The layout() function divides the plot area into a matrix of cells, some of which will be filled by the next output plots. The first argument says where in the matrix the next N objects will go. All the integers 1...N must appear in the matrix; cells that will be left empty have a 0 instead. Here, we have no empty cells, and only one column, so the "matrix" is really just a vector with 1...7 in order. The widths option specifies the relative widths of the columns-- here we have only one column so any constant will result in the use of the whole width of the output area. Similarly, the heightsoption gives the relative height of the cells. Here the title will get 3/51 of the height, while each 10-minute block will get 8/51. This unequal shape of the plot regions is one reason to prefer layout() to some other ways to plot multiple images on a page. The respect option, when "TRUE" makes the otherwise relative widths and heights conform, so that a unit of height is equal to a unit of width. We also use layout() in example 8.41.

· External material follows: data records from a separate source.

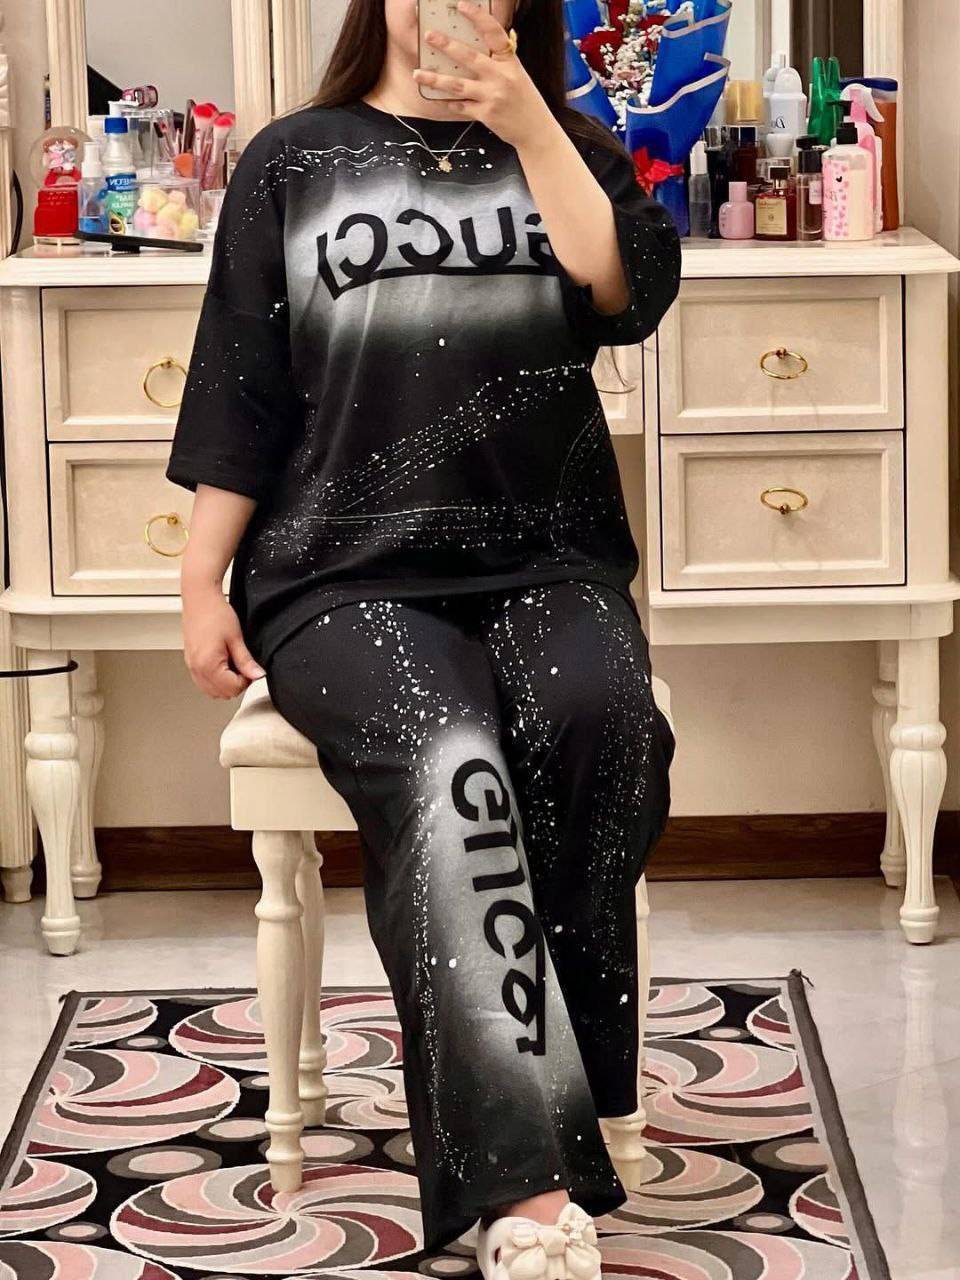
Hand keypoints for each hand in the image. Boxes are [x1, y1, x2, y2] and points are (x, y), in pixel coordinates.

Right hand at [182, 584, 265, 698]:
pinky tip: (222, 664)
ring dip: (225, 684)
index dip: (246, 681)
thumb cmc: (215, 613)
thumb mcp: (236, 638)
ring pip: (211, 691)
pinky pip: (203, 682)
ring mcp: (191, 666)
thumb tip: (257, 675)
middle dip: (235, 684)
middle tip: (243, 666)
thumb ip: (246, 661)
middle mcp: (196, 668)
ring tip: (233, 664)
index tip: (251, 668)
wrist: (199, 598)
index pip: (232, 688)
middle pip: (221, 694)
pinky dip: (214, 679)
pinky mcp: (190, 661)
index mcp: (208, 664)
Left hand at [413, 0, 557, 150]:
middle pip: (469, 57)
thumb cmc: (525, 100)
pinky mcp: (486, 115)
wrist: (536, 130)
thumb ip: (499, 62)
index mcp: (510, 61)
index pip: (493, 33)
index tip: (462, 5)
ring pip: (457, 84)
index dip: (478, 17)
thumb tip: (478, 48)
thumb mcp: (517, 74)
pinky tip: (438, 99)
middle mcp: (501, 76)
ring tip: (418, 73)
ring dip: (435, 79)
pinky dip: (449, 103)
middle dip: (447, 45)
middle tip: (429, 35)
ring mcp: (492, 96)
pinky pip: (461, 106)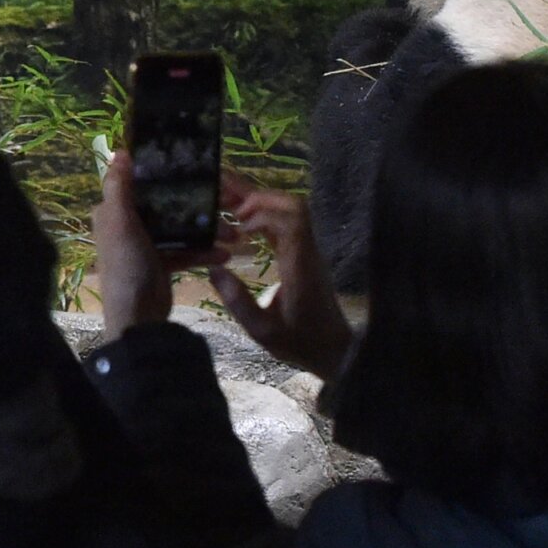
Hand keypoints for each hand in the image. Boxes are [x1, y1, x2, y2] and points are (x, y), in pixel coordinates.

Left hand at [92, 152, 227, 340]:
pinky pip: (186, 251)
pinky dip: (204, 252)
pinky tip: (226, 254)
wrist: (138, 318)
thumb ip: (119, 188)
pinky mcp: (162, 263)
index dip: (164, 175)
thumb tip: (120, 152)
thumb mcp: (120, 223)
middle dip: (196, 205)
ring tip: (234, 234)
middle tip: (226, 203)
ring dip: (206, 230)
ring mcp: (146, 245)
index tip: (196, 168)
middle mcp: (128, 225)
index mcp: (113, 212)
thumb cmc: (127, 265)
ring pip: (180, 229)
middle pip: (165, 205)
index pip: (139, 184)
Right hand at [205, 172, 352, 378]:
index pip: (290, 222)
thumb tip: (213, 269)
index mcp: (300, 266)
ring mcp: (308, 251)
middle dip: (259, 196)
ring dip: (261, 202)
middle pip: (294, 206)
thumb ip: (238, 301)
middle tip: (225, 197)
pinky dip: (264, 215)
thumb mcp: (263, 331)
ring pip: (292, 210)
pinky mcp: (304, 254)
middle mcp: (307, 251)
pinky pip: (287, 223)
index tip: (237, 224)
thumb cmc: (300, 342)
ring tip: (227, 199)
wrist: (334, 350)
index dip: (263, 213)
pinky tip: (241, 219)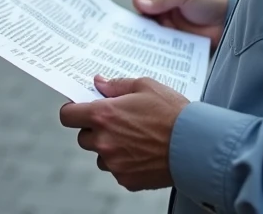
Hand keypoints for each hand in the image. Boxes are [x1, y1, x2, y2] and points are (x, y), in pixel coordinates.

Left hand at [59, 75, 188, 191]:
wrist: (195, 145)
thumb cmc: (172, 112)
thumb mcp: (146, 86)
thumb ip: (117, 85)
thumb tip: (98, 83)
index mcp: (103, 115)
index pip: (67, 116)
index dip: (73, 111)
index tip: (81, 110)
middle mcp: (103, 141)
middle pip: (83, 138)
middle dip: (96, 130)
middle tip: (118, 123)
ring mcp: (114, 163)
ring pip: (100, 156)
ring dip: (110, 148)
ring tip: (135, 139)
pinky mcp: (126, 179)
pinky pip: (117, 170)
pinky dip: (126, 163)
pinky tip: (144, 153)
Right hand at [133, 0, 228, 51]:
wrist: (228, 23)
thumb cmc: (211, 2)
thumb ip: (163, 0)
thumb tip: (140, 3)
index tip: (138, 4)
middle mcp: (171, 4)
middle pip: (147, 8)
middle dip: (141, 13)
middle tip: (138, 21)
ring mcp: (173, 21)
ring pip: (152, 24)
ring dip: (146, 28)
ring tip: (141, 33)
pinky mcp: (176, 36)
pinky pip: (161, 37)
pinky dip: (154, 39)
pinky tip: (150, 42)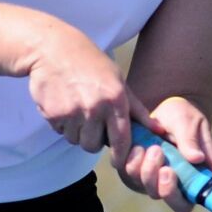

With the layout in hand, we're ready to fill it.

par(xaxt="n", mar = c(.3,2,.3,0) +.05)
# drop the x-axis, change the spacing around the plot
plot(x=1,y=1,type="n",ylim=c(-1,1), xlim=c(-1,1), yaxt="n",bty="n")
# the first (narrow) plot is just empty
hour=3
text(0,0,paste("Hour ", (hour + 1), " of pressure data"), cex=2)
# text to put in the first plot
miny = min(cycles[(hour * 18000 + 1):((hour + 1) * 18000)])
maxy = max(cycles[(hour * 18000 + 1):((hour + 1) * 18000)])
# find min and max across the whole hour, to keep range
# of y-axis constant across the plots
for (x in 0:5) plot10(hour, x, miny, maxy)
# plot the 6 ten-minute blocks
par(oldpar)
# reset the graphics options

The resulting plot is shown at the top of the entry. There's clearly something odd going on around 11-15 minutes into the hour-- this could be a misadjusted mask, or a real problem with the breathing. There's also a period around 58 minutes when it looks like breathing stops. That's what the machine is meant to stop.


An unrelated note about aggregatorsWe love aggregators! Aggregators collect blogs that have similar coverage for the convenience of readers, and for blog authors they offer a way to reach new audiences. SAS and R is aggregated by R-bloggers, PROC-X, and statsblogs with our permission, and by at least 2 other aggregating services which have never contacted us. If you read this on an aggregator that does not credit the blogs it incorporates, please come visit us at SAS and R. We answer comments there and offer direct subscriptions if you like our content. In addition, no one is allowed to profit by this work under our license; if you see advertisements on this page, the aggregator is violating the terms by which we publish our work.

2 comments:

nick said...

These are helpful visualizations. They also make me wonder if the information in them could be condensed more into a heat-map style graph. Sort of in the style of "lasagna plots": http://journals.lww.com/epidem/Fulltext/2010/09000/Lasagna_Plots__A_Saucy_Alternative_to_Spaghetti.15.aspx

How would the oscillations look in a heat map? Could be interesting, although it might make you dizzy.

Ken Kleinman said...

Hi, Nick-- I think my plot will look a lot more like lasagna, if I add more hours to it, than these heat maps. I hadn't seen the lasagna plot recently, if ever. There's a link to the data in example 10.1, if you want to play with it.

What I'd really like to do for analysis would be to subtract out the cyclical pattern and show/interpret mainly deviations from it, but I'm quite ignorant about time-series methods, which I assume would help with that.